La dépréciation des actifs des banques a donc pour conséquence de réduire leur possibilité de prêt , et peut leur poser un problème de solvabilité si le ratio devient inférieur à 8 %.

3. La réaction des pouvoirs publics

Face à de tels problèmes de solvabilité, les pouvoirs publics peuvent réagir de deux manières. Ils peuvent tout d'abord racheter les actifs à risque à un prix qu'ils déterminent . Le risque est alors de les acheter à une valeur inférieure ou supérieure à ce qui, dans des circonstances normales, constituerait son prix de marché. Dans le premier cas, le problème de solvabilité peut ne pas être résolu ; dans le second cas, l'Etat augmente de fait le capital de la banque, sans disposer d'aucun des droits de l'actionnaire, ni avoir de possibilité de « récupérer » ses fonds quand la situation s'améliore. C'est le principe du « plan Paulson » (cf. infra ).

L'Etat peut également contribuer à une recapitalisation des banques en devenant directement actionnaire, avec les avantages qui en découlent et la possibilité de revendre les actions une fois que la situation s'améliore. Ce cas de figure est privilégié par les pays européens.

Sans revenir en détails sur la chronique des difficultés des établissements financiers, on peut rappeler qu'une première prise de conscience de la gravité de l'impact sur le secteur bancaire est née à l'occasion des défaillances des banques Northern Rock et Bear Sterns . La première, spécialisée dans le crédit immobilier hypothécaire, a été de facto nationalisée par le gouvernement britannique le 18 février 2008, et la seconde, une des cinq plus grandes banques d'investissement américaines, a été rachetée par J.P. Morgan Chase le 16 mars 2008 avec le soutien de la Fed.

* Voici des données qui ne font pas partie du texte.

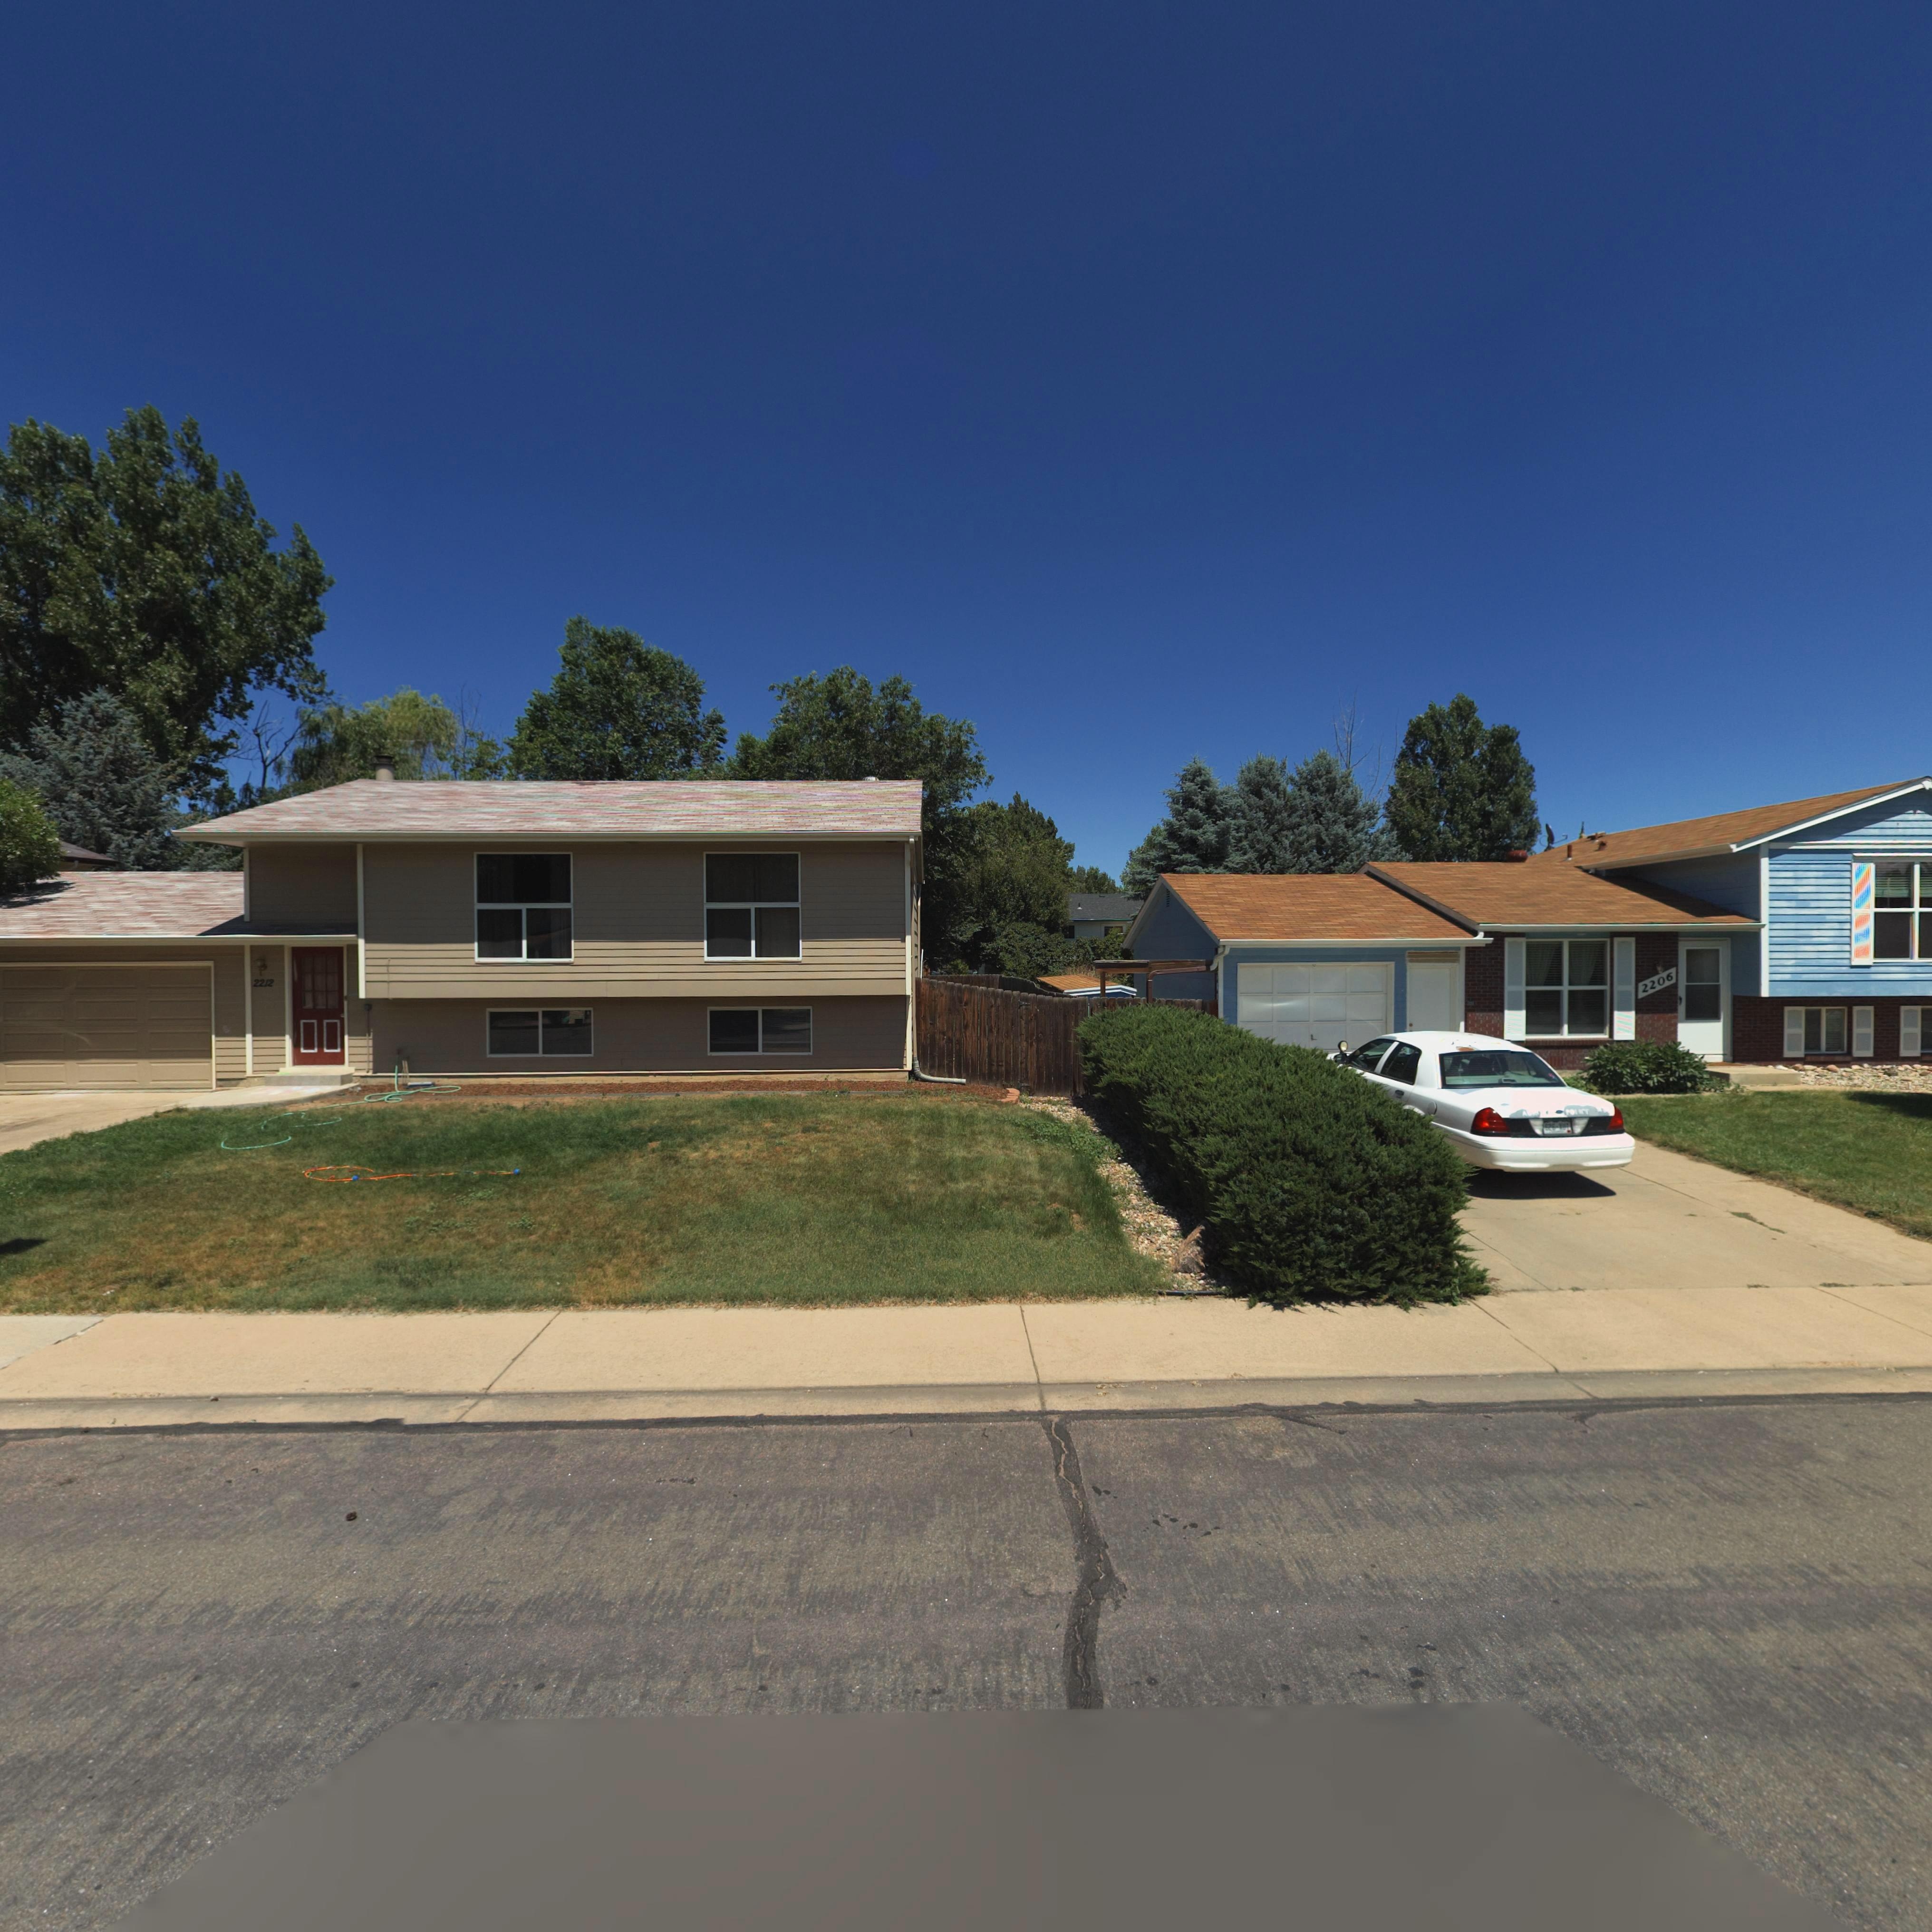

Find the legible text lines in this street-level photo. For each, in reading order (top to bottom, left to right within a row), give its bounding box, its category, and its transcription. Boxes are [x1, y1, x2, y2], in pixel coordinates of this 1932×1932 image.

Les principales banques centrales sont intervenues sur le marché interbancaire dès l'été 2007, par des initiatives concertées ou individuelles. Elles ont ainsi massivement injecté des liquidités sous forme de prêts à très court terme aux banques, et ont graduellement atténué leurs exigences sur la qualité des actifs détenus par ces dernières qu'elles acceptaient en garantie (on parle de « collatéral ») de leurs interventions. La Fed a ainsi inclus dans le périmètre des actifs éligibles des actions d'entreprises cotées.

* 1 Pour autant il s'agit d'une loi de finances rectificative qui en comporte tous les attributs formels et, en particulier, un article d'équilibre, qui se contente de traduire juridiquement l'équilibre prévisionnel pour 2008 associé au projet de loi de finances pour 2009.

* 2 Le marché américain emblématique des dérivés de crédit non régulés, les credit default swaps , représentait ainsi avant la crise un montant cumulé de 62.000 milliards de dollars, soit une sphère virtuelle d'ampleur comparable au montant des dépôts bancaires mondiaux.